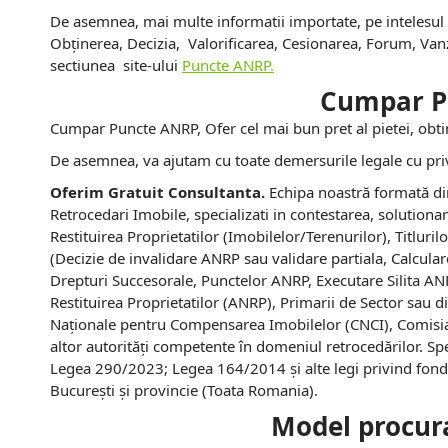
De asemnea, mai multe informatii importate, pe intelesul 
Obținerea, Decizia, Valorificarea, Cesionarea, Forum, Van
sectiunea site-ului
Puncte ANRP.
Cumpar P
Cumpar Puncte ANRP, Ofer cel mai bun pret al pietei, obtin
De asemnea, va ajutam cu toate demersurile legale cu pri
Oferim Gratuit Consultanta.
Echipa noastră formată din 
Retrocedari Imobile, specializati in contestarea, solutio
Restituirea Proprietatilor (Imobilelor/Terenurilor), Titlur
(Decizie de invalidare ANRP sau validare partiala, Calculare
Drepturi Succesorale, Punctelor ANRP, Executare Silita ANR
Restituirea Proprietatilor (ANRP), Primarii de Sector sau 
Naționale pentru Compensarea Imobilelor (CNCI), Comisia 
altor autorități competente în domeniul retrocedărilor. 
Legea 290/2023; Legea 164/2014 și alte legi privind fondu
București și provincie (Toata Romania).
Model procura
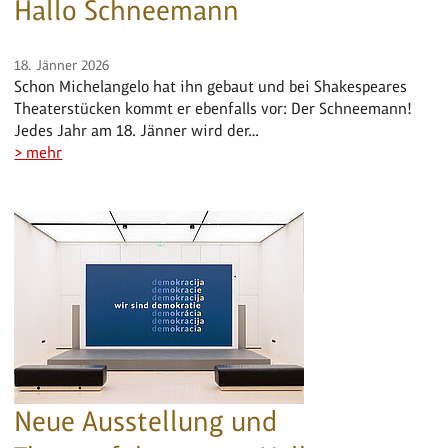
Hallo Schneemann
18. Jänner 2026
Schon Michelangelo hat ihn gebaut und bei Shakespeares
Theaterstücken kommt er ebenfalls vor: Der Schneemann!
Jedes Jahr am 18. Jänner wird der…
> mehr
Neue Ausstellung und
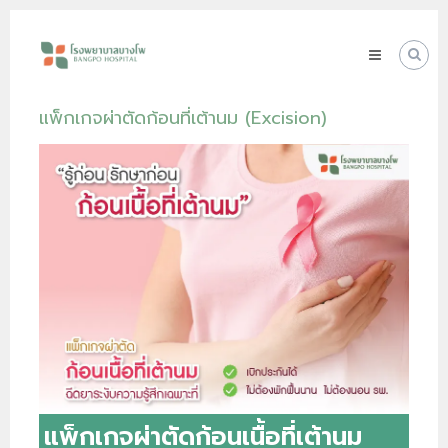
Skip
โรง
to
พยาบาล
content
บางโพ
Your
แพ็กเกจผ่าตัดก้อนที่เต้านม (Excision)
choice
for
Good
Health
แพ็กเกจผ่าตัดก้อนเนื้อที่เต้านม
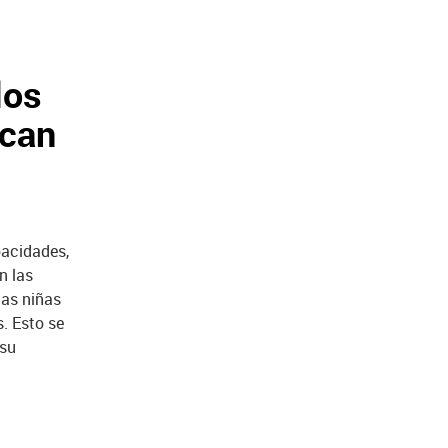
los
ocan
pacidades,
n las
las niñas
. Esto se
 su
________________________
- [Work to be completed]
Respond with a number only, please: how many lines in this data include the word "asemnea".

- [Task output]
2